9. Adopting a common handbook for all sections of composition (and literature, linguistics, rhetoric?) emphasizes the importance of the book and encourages students to keep it rather than sell it back. There are pros and cons to this principle. It’s true that handbooks are different from each other. (If you’re hearing people saying, “They’re all the same,” you’re listening to people who aren’t looking beyond the general organization. Look at tone, depth, and range of presentation, and you’ll find a lot of variety. You may even find that some are much more carefully written and edited than are others.) Given their difference from each other, some handbooks are going to suit certain teaching styles better than others. It’s true, too, that instructors become familiar with a particular handbook, like a particular handbook, and take it pretty hard when administration insists on their using a different one. I’ve also had the experience of being in a program that mass-adopted a handbook for reasons other than the quality of the handbook, and we teachers were stuck with a dog. But with all this said, I think the balance is in favor of mass adoption. First, students shouldn’t have the expense of buying two different handbooks, one for Comp 1 and another for Comp 2. Ours is not an economy in which such practices are tolerable. Second, if students are having to buy one handbook after another, they learn that a handbook is better sold than treasured. Third, a handbook adoption shouldn’t be an empty gesture; it should signify the instructors’ intention to engage it seriously in the classroom. When all the instructors are using the same handbook, the writing program has the possibility of sharing pedagogical tips and techniques related to the handbook that they have chosen.

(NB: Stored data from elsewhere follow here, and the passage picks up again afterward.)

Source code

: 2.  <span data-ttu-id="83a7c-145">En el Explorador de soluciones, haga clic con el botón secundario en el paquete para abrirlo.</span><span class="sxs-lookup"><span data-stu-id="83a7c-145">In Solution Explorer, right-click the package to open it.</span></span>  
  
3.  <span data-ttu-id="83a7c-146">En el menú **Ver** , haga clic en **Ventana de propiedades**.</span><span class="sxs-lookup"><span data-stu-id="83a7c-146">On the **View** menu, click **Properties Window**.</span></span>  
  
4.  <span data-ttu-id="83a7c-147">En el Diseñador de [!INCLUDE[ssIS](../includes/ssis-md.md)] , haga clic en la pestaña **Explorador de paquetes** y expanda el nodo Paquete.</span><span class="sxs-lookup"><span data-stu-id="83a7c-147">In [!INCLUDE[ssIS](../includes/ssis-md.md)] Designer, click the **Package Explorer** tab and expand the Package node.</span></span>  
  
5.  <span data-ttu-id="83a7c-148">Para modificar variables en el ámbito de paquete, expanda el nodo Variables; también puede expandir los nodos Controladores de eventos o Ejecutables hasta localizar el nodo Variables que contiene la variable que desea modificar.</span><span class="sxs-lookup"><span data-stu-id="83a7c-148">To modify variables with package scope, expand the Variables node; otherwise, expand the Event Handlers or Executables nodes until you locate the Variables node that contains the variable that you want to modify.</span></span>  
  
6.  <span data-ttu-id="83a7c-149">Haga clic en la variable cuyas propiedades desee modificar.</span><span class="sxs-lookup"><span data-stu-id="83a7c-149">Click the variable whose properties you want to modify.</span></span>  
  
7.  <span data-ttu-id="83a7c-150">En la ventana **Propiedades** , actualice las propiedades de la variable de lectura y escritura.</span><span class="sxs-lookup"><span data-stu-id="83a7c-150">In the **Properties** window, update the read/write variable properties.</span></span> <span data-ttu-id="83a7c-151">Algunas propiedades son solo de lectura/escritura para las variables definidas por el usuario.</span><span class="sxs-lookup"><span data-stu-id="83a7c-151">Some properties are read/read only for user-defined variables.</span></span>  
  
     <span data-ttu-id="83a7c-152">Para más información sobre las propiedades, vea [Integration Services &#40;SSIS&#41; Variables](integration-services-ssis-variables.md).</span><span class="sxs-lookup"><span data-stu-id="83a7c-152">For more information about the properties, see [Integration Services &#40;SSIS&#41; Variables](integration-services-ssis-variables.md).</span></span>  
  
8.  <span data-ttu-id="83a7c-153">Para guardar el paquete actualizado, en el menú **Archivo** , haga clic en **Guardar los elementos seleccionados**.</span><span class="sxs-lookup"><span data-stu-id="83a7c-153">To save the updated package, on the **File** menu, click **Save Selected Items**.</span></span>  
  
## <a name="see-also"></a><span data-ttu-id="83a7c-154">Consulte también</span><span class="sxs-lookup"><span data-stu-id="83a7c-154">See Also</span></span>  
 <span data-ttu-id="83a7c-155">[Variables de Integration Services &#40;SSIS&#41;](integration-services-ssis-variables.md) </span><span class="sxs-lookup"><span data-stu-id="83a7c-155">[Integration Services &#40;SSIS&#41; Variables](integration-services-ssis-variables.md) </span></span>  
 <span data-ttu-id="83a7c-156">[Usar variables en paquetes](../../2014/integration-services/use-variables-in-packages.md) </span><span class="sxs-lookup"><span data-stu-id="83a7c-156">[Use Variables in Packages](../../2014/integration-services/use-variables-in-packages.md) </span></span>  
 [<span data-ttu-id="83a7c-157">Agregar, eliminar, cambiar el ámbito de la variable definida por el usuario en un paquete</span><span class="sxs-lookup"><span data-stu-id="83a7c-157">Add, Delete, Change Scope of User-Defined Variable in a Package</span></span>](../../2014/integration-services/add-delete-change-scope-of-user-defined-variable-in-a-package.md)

10. Persuading other departments to adopt the handbook in their courses—even just as a “recommended” text—further emphasizes to students the importance of the book. We did this when I was the WPA at TCU. The English department made a mass handbook adoption, and then I wrote to every department chair, informing them of our decision and suggesting that they might want to list the handbook as at least a recommended text on their own syllabi, as a way of emphasizing its importance and encouraging students to use it. Then the publisher’s representative sent an exam copy to every department chair. It wasn’t long before a healthy number of courses across the curriculum had that handbook on their syllabus. I was especially pleased when a dance instructor adopted it!